“Oggi la salvezza è entrata in questa casa”: sabato 14 Giugno 2025 è risuonata con forza e commozione questa frase del Vangelo di Zaccheo tra i muri dell’Istituto Penitenziario ICAt “Luigi Daga” di Laureana di Borrello, durante la celebrazione del Giubileo delle famiglie organizzato dalla Cappellania del carcere guidata da don Rosario Rosarno, alla presenza del vescovo di Oppido-Palmi mons. Giuseppe Alberti. Un giorno luminoso, segnato da incontri, preghiera e speranza, dove ciascuno ha potuto riconoscersi in Zaccheo, piccolo e nascosto, eppure cercato, guardato, amato, fino al punto di sentirsi dire: “anch’egli è figlio di Dio”.
È stato il cuore di un evento che ha visto coinvolti, in un clima di fraternità profonda, detenuti, famiglie, personale penitenziario, volontari e associazioni, in particolare Prison Felloship che ha incoraggiato la realizzazione nella persona di Francesco Di Turo.
Dopo l’accoglienza delle famiglie e l’introduzione al senso del Giubileo da parte del Vescovo, come passaggio interiore e comunitario verso la misericordia, l’incontro tra parenti e detenuti ha avuto luogo nel cortile interno, dove insieme si è invocato lo Spirito Santo per poter fare in Cristo un’unica famiglia.
Commovente è stata la testimonianza di una volontaria, che ha raccontato la conversione profonda di un giovane detenuto, trasformato dal dolore in occasione di grazia. A seguire ognuno è stato chiamato a compiere un gesto personale scritto su una chiave come segno di passaggio: chiudersi la porta dell’errore alle spalle per intraprendere un nuovo cammino, come in ogni pellegrinaggio, che tutte le culture e le religioni conoscono: un andare che parte da dentro, verso un orizzonte comune di pace. Così si è potuti attraversare la Porta Santa, preparata con fiori e il logo del Giubileo per poi scegliere una delle immagini stampate proposte da portarsi in cella: Gesù che abbraccia la Croce, Gesù che accoglie Zaccheo, Gesù che viene aiutato dal Cireneo, tutte dell’artista Koder.
Come racconta Franco, uno dei volontari presenti alla celebrazione “il momento più toccante è stato forse la preghiera finale, in cui i detenuti hanno invocato Dio ciascuno nella propria lingua e fede: voci diverse, unite dal desiderio di salvezza, che hanno attraversato i confini religiosi per farsi una sola supplica di pace e perdono”.

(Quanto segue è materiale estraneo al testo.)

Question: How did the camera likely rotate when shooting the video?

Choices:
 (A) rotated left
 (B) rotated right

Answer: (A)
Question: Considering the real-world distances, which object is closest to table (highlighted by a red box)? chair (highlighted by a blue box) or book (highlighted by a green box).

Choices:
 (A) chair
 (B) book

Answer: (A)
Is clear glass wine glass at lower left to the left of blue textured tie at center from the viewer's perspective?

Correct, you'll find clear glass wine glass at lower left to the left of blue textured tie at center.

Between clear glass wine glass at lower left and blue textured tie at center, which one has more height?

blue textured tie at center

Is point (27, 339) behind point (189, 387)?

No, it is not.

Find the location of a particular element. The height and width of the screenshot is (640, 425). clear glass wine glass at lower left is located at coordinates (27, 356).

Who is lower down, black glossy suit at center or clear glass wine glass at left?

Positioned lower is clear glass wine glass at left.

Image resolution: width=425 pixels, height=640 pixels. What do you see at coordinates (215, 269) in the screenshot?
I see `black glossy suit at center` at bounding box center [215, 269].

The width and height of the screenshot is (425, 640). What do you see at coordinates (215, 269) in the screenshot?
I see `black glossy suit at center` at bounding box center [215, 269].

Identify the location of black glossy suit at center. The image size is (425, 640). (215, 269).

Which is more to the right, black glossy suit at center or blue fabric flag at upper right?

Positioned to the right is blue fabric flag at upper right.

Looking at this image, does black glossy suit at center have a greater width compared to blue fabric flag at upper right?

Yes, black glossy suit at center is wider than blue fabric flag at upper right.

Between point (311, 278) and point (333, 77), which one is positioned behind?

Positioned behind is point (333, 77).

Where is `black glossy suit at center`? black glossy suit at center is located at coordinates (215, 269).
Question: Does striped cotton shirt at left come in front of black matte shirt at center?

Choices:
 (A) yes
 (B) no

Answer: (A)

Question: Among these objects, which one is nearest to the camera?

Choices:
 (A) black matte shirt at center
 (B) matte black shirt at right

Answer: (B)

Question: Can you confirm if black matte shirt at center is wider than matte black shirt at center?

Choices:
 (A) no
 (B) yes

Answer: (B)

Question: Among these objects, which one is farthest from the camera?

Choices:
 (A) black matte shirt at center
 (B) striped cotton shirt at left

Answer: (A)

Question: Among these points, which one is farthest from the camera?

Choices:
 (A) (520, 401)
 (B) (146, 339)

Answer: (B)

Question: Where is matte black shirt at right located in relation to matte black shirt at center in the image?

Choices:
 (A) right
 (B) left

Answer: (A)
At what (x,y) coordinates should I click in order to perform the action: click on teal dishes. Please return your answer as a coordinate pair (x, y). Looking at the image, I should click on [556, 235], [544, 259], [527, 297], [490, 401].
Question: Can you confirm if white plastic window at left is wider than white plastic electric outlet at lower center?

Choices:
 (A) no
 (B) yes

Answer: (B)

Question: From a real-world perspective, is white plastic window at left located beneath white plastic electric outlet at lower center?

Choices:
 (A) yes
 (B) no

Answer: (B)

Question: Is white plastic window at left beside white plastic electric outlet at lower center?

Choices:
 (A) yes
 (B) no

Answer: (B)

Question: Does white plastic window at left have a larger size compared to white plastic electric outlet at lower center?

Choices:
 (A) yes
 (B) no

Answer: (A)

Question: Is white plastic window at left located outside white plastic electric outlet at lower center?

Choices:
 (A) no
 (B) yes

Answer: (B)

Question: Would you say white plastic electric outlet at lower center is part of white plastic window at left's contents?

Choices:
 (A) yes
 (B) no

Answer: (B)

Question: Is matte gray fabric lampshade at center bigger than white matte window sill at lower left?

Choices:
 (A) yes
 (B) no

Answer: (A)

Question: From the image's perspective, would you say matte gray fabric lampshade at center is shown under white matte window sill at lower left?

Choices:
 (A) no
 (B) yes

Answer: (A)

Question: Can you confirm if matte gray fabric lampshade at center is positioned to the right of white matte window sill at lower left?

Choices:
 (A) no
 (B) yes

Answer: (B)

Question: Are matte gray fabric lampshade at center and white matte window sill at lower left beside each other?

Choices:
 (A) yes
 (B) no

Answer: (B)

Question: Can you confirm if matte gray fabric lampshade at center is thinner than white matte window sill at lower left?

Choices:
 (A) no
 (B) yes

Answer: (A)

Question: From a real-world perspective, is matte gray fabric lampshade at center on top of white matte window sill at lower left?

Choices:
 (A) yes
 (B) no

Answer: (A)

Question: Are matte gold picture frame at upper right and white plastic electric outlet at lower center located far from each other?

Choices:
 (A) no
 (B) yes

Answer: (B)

L’intero evento è stato illuminato dalla lampada del Giubileo, donata da papa Francesco a tutte le carceri nel gennaio scorso: luce accesa in un luogo spesso dimenticato, ma che oggi è stato casa, casa di Dio, casa di uomini in ricerca, casa di salvezza.
Al termine della celebrazione, ci si è intrattenuti con un lauto pranzo conviviale preparato dai volontari all’insegna dello scambio di racconti di vita, testimonianza cristiana, vicinanza umana per sentirsi veramente “famiglia”.
Tutto questo è stato possibile grazie alla collaborazione di tanti: la direttrice dott.ssa Caterina Arrotta, il comandante Giuseppe Ramondino, la dott.ssa Simona Prossomariti responsabile dell’area educativa, tutto il personale penitenziario, l’associazione Prison Fellowship, le volontarie e i volontari della Cappellania – Luana, Marina, Maria, Anna Maria, Antonella, Francesca, Elena, Cetta, Mariarosa, Mimmo e Franco – l’associazione Il Cenacolo e altri che nel silenzio hanno offerto il proprio contributo. Preziosa anche la presenza di don Benedetto, vicario episcopale per la Carità.
Insieme, ognuno con la propria parte, ha contribuito a realizzare un giorno che resterà impresso nel cuore di molti: perché davvero, oggi, la salvezza è entrata in questa casa.